The council has asked members of the public to take steps to ensure they are safe against the creatures, which can carry diseases such as Lyme’s Disease. This illness can cause symptoms such as tiredness and lethargy which can last for years.

Hampshire County Council’s director of public health, Simon Bryant, said: “We’re all looking forward to getting some quality outdoor time this Easter break, in local beauty spots like the New Forest, but be aware these areas have a high tick population. So, when out walking, remember to keep to footpaths and avoiding long grass, and follow our simple ‘tick tips’ to be tick aware.”

Ticks are small insects which are relatively ubiquitous outdoors, feeding on the blood of animals. They are mostly found between spring and autumn, and are typically found in woodland, grassland, moorland or heathland but are also found in urban parks and gardens.

Like mosquitos, they can transmit diseases as they feed, including serious illnesses such as typhus and haemorrhagic fever. However, most ticks do not carry illnesses, and so being bitten by one is not necessarily a cause for concern.

The county council recommends that walkers should wear long sleeved tops and trousers tucked into socks, as well as using an insect repellent. Following a walk, skin should be checked for ticks, particularly in the area of skin folds such as the armpits and groin.

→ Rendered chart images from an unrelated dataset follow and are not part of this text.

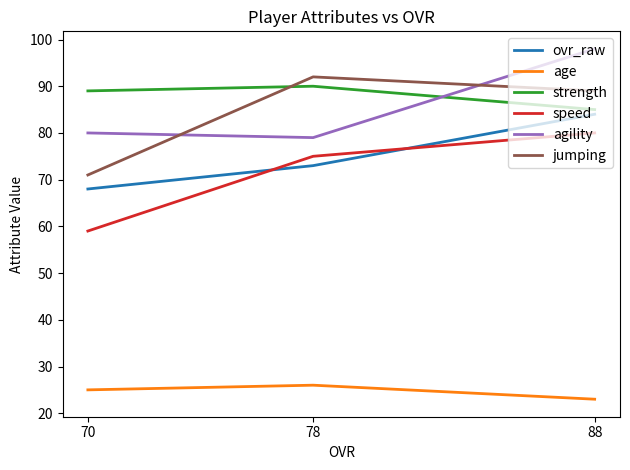

Is it true that speed equals 110 at 88?

False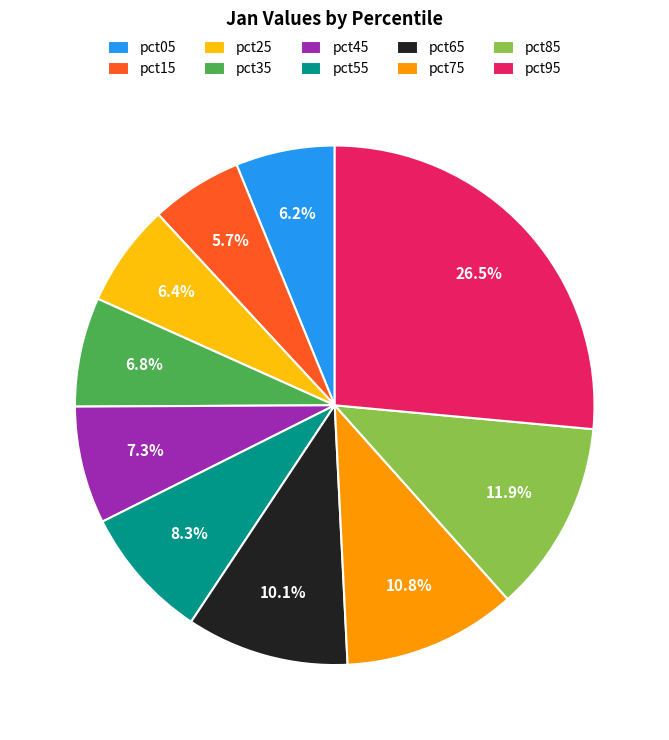

Which has a higher value, pct35 or pct05?

pct35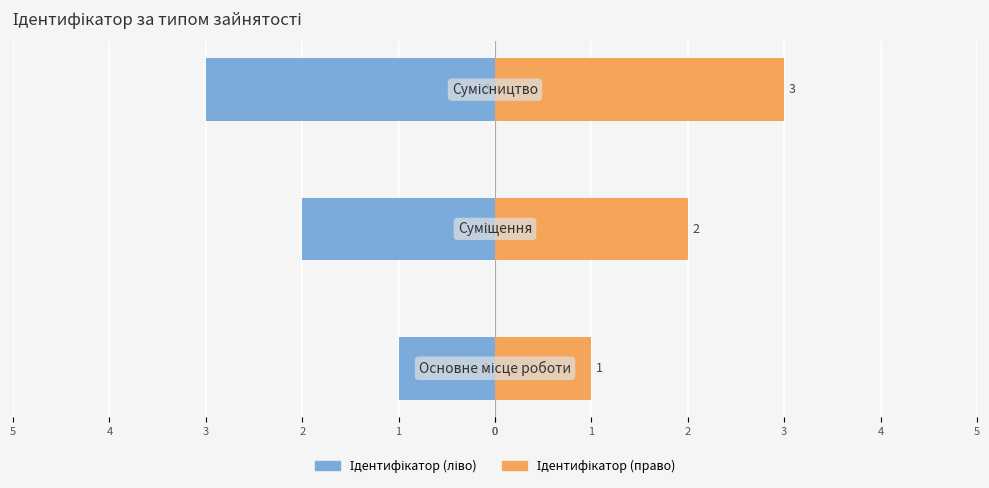

How many bars are there in each group?

2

If you do get bitten by a tick, removing it quickly and correctly can help to reduce any potential risk. The NHS recommends you use fine-tipped tweezers, or specialist tick-removal tools, to grasp the tick as close to the skin as possible and then slowly pull upwards.

In most cases, people bitten by ticks do not get ill. However, some will develop large circular rashes, which often look like a bullseye on a dartboard, and other symptoms similar to the flu. In this case, anyone bitten should see their GP to be treated with antibiotics, and potentially specialist treatment if long-term symptoms occur.